+++ Texto proporcionado +++
Los adioses con el tiempo son humildes bienvenidas. Temerosas las costumbres se van disipando como íntimas distancias y el camino va trazándose en el pecho como procesión disidente. La música moderna de Augusto Bracho es, como cualquier pertenecer oscurecido, una carta de amor. Escuchando este disco, más allá de la belleza que asombra y abraza, pienso que los boleros que lo componen son misteriosas celebraciones de la vida migrante. Un ajuste de cuentas con el pasado. El honrar un futuro prometido convertido en presente; la actualidad de los sueños.
+++ Datos proporcionados +++
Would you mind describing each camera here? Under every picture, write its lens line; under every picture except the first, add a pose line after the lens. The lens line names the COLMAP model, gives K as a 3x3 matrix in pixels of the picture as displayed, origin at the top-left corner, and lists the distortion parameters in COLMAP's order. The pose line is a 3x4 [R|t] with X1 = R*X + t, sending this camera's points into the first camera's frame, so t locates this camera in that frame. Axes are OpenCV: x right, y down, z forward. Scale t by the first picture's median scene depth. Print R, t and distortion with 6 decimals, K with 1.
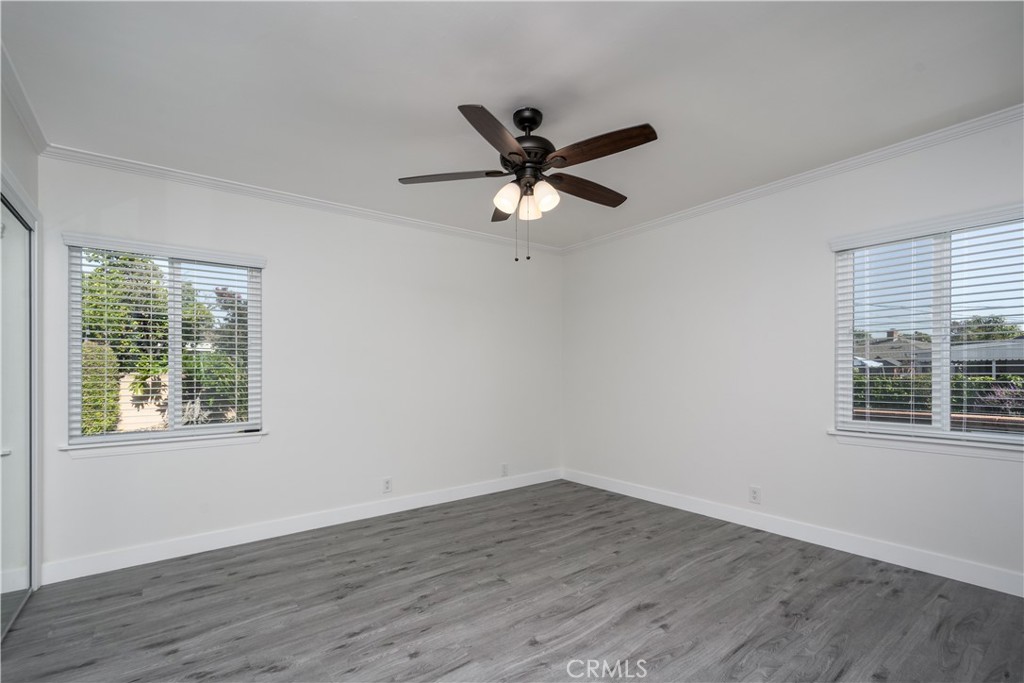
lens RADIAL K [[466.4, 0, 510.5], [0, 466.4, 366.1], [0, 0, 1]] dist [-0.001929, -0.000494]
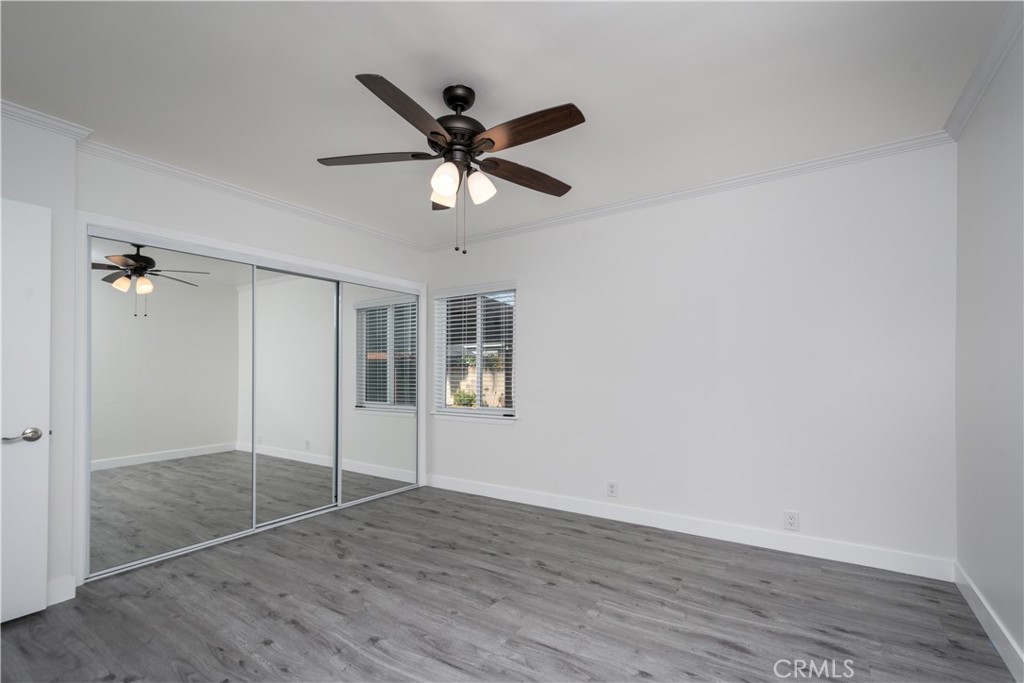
+++
◆ **Objetivo del ejercicio**
Imprime completo el texto proporcionado, sin cambiar nada.

◆ **Respuesta**
Los adioses con el tiempo son humildes bienvenidas. Temerosas las costumbres se van disipando como íntimas distancias y el camino va trazándose en el pecho como procesión disidente. La música moderna de Augusto Bracho es, como cualquier pertenecer oscurecido, una carta de amor. Escuchando este disco, más allá de la belleza que asombra y abraza, pienso que los boleros que lo componen son misteriosas celebraciones de la vida migrante. Un ajuste de cuentas con el pasado. El honrar un futuro prometido convertido en presente; la actualidad de los sueños.